What you have to do -
Please copy the passage of the PHP forum thread below that opens with "I have variables" and closes with "have a value.", word for word.

Selected text -
------------------------------------------------------------------------

Notice: Undefined index: message in /data/www/html/helppages/cpanel/question_level.php on line 6


I have variables on this page that sometimes I send values into and sometimes I don't. When I don't I get this error. How can I avoid this issue. It would be very cumbersome to put a null value into a variable everytime I needed it to not have a value.

Thank you.

Kid Charming
08-23-2006, 05:02 PM
Test your values before you use them:



if( isset($array['index']) )
{
//use $array['index']
}
else
{
//don't use $array['index']
}

JJ0117
08-23-2006, 05:07 PM
They aren't always arrays that I am using. They are also just plain variables holding one value. So do I have to do the isset for each variable? For example, the variables below are being declared in one of my php files that is called by a number of different pages. So one page may be sending in the levelonesave and not the leveltwosave. So the $leveltwosave = $_POST["leveltwosave"]; gives this error.

------------------------------------------------------------------------

Records -
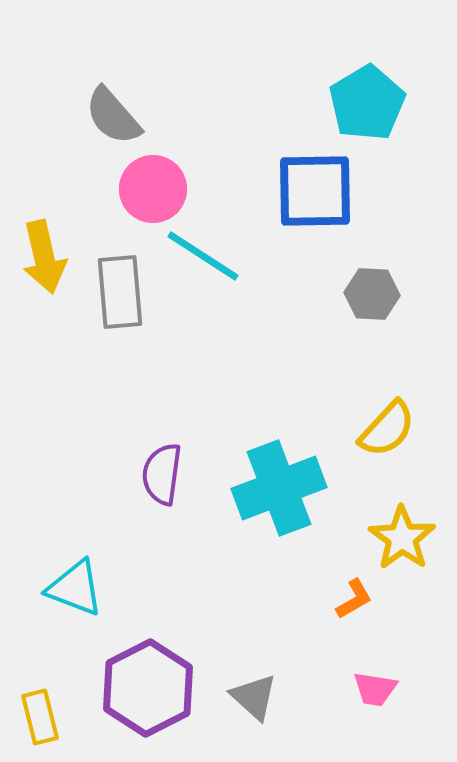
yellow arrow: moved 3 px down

------------------------------------------------------------------------

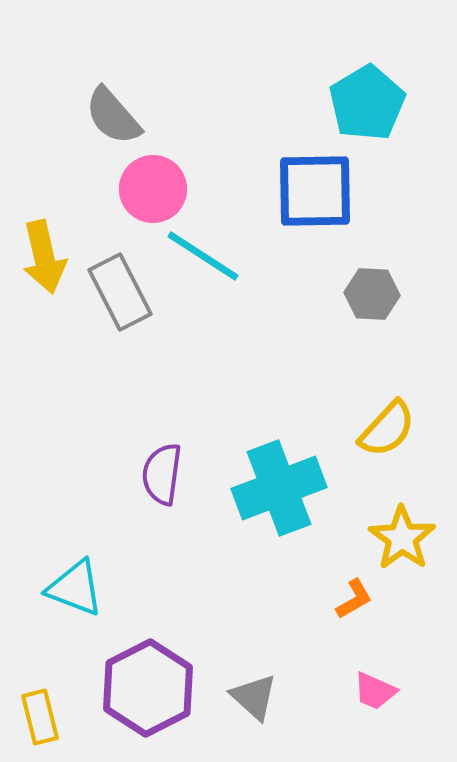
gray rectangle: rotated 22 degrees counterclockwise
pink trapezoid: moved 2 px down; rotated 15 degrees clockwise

------------------------------------------------------------------------

Expected output -
I have variables on this page that sometimes I send values into and sometimes I don't. When I don't I get this error. How can I avoid this issue. It would be very cumbersome to put a null value into a variable everytime I needed it to not have a value.